We've explored the foundations of LLM training. Now, let's look ahead at the exciting developments on the horizon, including multimodality, AI agents, and the importance of staying informed in this rapidly evolving field.

1**. Multimodality: Beyond Text**
  • The Concept:
    • LLMs are evolving beyond text to incorporate audio and images.
    • This means LLMs will be able to "hear," "speak," and "see," enabling more natural and intuitive interactions.
  • How it Works:
    • Audio and images are tokenized, just like text.
    • Audio spectrogram slices and image patches are converted into sequences of tokens.
    • These tokens are integrated into the LLM's context window, allowing it to process and generate multimodal content.
  • The Impact:
    • Multimodality will enable LLMs to understand and respond to a wider range of inputs.
    • This will lead to more versatile and powerful AI applications.
2. AI Agents: Long-Running Tasks
  • The Challenge:
    • Current LLMs excel at individual tasks but struggle with long-running, complex jobs.
    • They lack the ability to coherently string together multiple tasks and perform error correction over extended periods.
  • The Solution:
    • AI agents are being developed to perform tasks over time, with human supervision.
    • These agents will be able to plan, execute, and report on progress for complex projects.
  • The Analogy:
    • Just as factories have human-to-robot ratios, we'll see human-to-agent ratios in the digital domain.
    • Humans will act as supervisors, guiding and overseeing the work of AI agents.
  • The Importance:
    • AI agents will enable LLMs to tackle more ambitious and complex tasks.
3. Action Taking and Pervasive Integration
  • Action Taking:
    • LLMs are gaining the ability to take actions on behalf of users, such as performing keyboard and mouse actions.
    • This will enable LLMs to automate tasks and interact with digital environments more directly.

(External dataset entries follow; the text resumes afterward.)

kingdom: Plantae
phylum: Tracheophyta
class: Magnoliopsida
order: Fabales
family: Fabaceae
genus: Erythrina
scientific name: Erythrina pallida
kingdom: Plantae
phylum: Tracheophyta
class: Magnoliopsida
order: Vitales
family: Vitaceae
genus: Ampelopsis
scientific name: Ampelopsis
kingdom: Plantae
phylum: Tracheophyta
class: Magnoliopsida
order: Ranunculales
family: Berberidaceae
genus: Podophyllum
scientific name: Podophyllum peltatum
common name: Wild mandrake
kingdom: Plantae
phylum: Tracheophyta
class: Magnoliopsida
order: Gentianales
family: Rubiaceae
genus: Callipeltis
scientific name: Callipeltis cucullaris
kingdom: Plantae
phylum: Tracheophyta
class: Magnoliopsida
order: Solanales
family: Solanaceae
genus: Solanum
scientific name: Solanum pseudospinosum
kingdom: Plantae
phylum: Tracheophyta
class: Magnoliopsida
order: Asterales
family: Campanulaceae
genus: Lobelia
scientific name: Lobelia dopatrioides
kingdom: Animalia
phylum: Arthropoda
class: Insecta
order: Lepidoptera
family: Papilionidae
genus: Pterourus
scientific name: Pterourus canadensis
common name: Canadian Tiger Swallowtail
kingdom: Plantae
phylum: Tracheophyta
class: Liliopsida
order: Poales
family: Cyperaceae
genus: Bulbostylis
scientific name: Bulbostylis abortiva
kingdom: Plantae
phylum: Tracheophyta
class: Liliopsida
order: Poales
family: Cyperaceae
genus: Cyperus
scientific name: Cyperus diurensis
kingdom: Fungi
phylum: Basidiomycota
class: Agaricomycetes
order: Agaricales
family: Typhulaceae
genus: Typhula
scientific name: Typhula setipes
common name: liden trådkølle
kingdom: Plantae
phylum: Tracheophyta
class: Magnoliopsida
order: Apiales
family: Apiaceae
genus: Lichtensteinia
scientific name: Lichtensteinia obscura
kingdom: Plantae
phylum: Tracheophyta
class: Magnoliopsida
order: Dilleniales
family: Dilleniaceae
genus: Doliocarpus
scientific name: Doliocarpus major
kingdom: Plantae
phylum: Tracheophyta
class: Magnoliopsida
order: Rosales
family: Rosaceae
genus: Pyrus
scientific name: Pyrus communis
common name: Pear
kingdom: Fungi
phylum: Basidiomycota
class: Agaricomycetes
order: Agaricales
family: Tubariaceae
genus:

  • Pervasive Integration:
    • LLMs are becoming increasingly integrated into everyday tools and applications.
    • They're becoming more "invisible," seamlessly enhancing our digital experiences.
4. The Need for Continued Research: Test-Time Training
  • The Current Paradigm:
    • LLMs are trained offline and then deployed for inference with fixed parameters.
    • They learn through in-context learning, but they don't update their parameters based on test-time experiences.
  • The Human Analogy:
    • Humans learn and adapt throughout their lives, including during sleep.
    • LLMs lack this ability to continuously update their knowledge and skills.
  • The Challenge:
    • The context window is a finite resource, especially for long-running multimodal tasks.
    • New approaches are needed to enable LLMs to learn and adapt over time.
  • The Opportunity:
    • Test-time training could enable LLMs to become more adaptable and efficient.
5. Staying Updated: Key Resources
  • EL Arena:
    • An LLM leaderboard that ranks models based on human comparisons.
    • Provides insights into the relative performance of different LLMs.